- _TESTO ESTRATTO_
• • •
Quando una Dop è volano del territorio: L’Aquila ripercorre la storia dello zafferano

Dall’arrivo in Abruzzo dalla Spagna nel Millecento, al successo del commercio dell’“oro rosso” nel Cinquecento, fino ai 20 anni del riconoscimento

Lo zafferano arrivò in Italia per la prima volta a Navelli, a L’Aquila, nel XII secolo, introdotto, secondo le ricostruzioni, da un monaco domenicano che in Spagna si innamorò della spezia - che si ottiene dagli stigmi del fiore del Crocus - e che portò nel suo territorio alcuni bulbi della pianta. L’altopiano aquilano, sui 700 e 1.000 metri di altitudine, si rivelò l’habitat ideale per la coltivazione, grazie al clima secco e ventilato ed ai terreni calcarei, e tra il Cinquecento ed il Seicento lo zafferano divenne una delle principali risorse economiche del territorio - molto richiesto dai commercianti veneziani, milanesi e fiorentini - fino a che la peste, le guerre e l’accrescersi delle gabelle imposte dai monarchi spagnoli fecero crollare la produzione. Tra alti e bassi, la coltivazione si azzerò quasi completamente, fino all’intuizione, nel dopoguerra, di Silvio Salvatore Sarra, “padre nobile” dello zafferano, che riunì alcuni produttori locali in una cooperativa, riscoprendo tecniche tradizionali di coltivazione e lavorazione manuale. E nel 2005 lo “Zafferano dell’Aquila” ha ottenuto la Denominazione di Origine Protetta (Dop), riconoscendo ufficialmente il legame con l’altopiano di Navelli e l’eccellenza del prodotto, che, oggi, rappresenta non solo una spezia di altissimo pregio, ma anche un simbolo identitario e culturale per l’intera area aquilana.
• • •
(Elementi da una raccolta)
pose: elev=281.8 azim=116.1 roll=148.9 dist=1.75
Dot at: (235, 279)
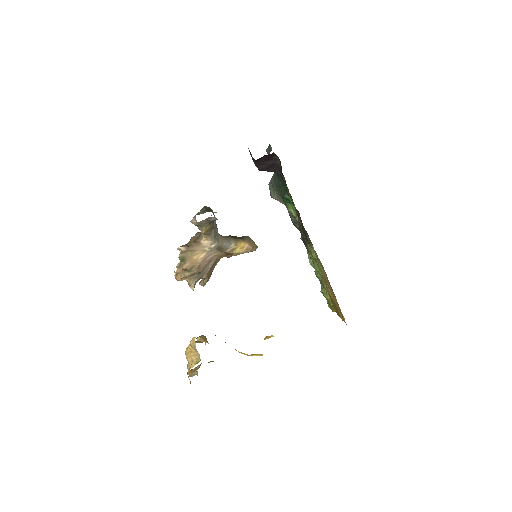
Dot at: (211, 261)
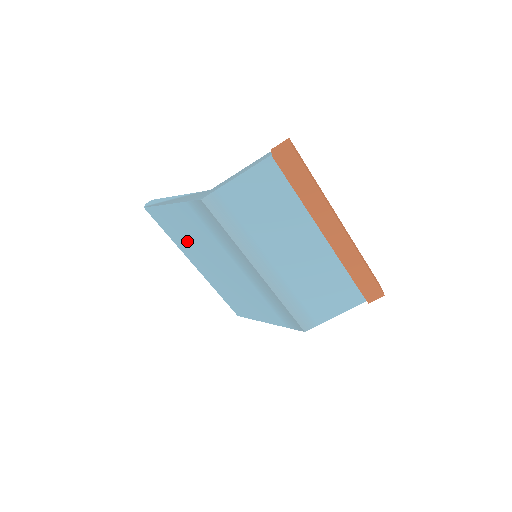
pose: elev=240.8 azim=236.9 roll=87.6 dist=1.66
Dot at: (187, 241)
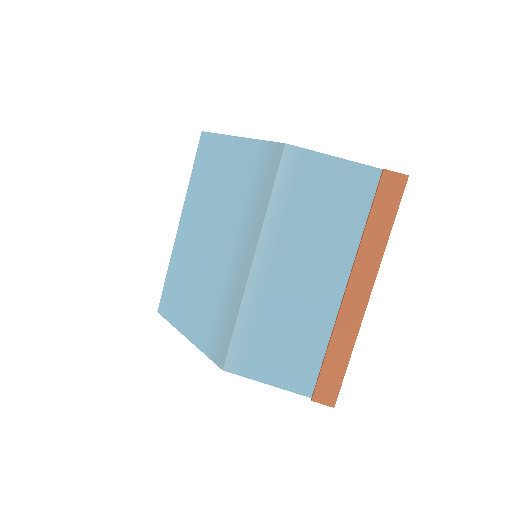
Dot at: (207, 189)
• • •
- _ISTRUZIONE SCRITTA_
Ricopia per intero, senza alcuna modifica, il testo sulla storia dello zafferano dell'Aquila.

- _RISPOSTA AL COMPITO_
Quando una Dop è volano del territorio: L’Aquila ripercorre la storia dello zafferano

Dall’arrivo in Abruzzo dalla Spagna nel Millecento, al successo del commercio dell’“oro rosso” nel Cinquecento, fino ai 20 anni del riconoscimento

Lo zafferano arrivò in Italia per la prima volta a Navelli, a L’Aquila, nel XII secolo, introdotto, secondo le ricostruzioni, da un monaco domenicano che in Spagna si innamorò della spezia - che si ottiene dagli stigmi del fiore del Crocus - e che portò nel suo territorio alcuni bulbi della pianta. L’altopiano aquilano, sui 700 e 1.000 metri di altitudine, si rivelò l’habitat ideale per la coltivazione, grazie al clima secco e ventilato ed ai terreni calcarei, e tra il Cinquecento ed il Seicento lo zafferano divenne una delle principali risorse economiche del territorio - molto richiesto dai commercianti veneziani, milanesi e fiorentini - fino a che la peste, le guerre e l’accrescersi delle gabelle imposte dai monarchi spagnoli fecero crollare la produzione. Tra alti e bassi, la coltivazione si azzerò quasi completamente, fino all’intuizione, nel dopoguerra, di Silvio Salvatore Sarra, “padre nobile” dello zafferano, che riunì alcuni produttori locali in una cooperativa, riscoprendo tecniche tradizionali di coltivazione e lavorazione manuale. E nel 2005 lo “Zafferano dell’Aquila” ha ottenuto la Denominazione di Origine Protetta (Dop), riconoscendo ufficialmente il legame con l’altopiano di Navelli e l’eccellenza del prodotto, che, oggi, rappresenta non solo una spezia di altissimo pregio, ma anche un simbolo identitario e culturale per l’intera area aquilana.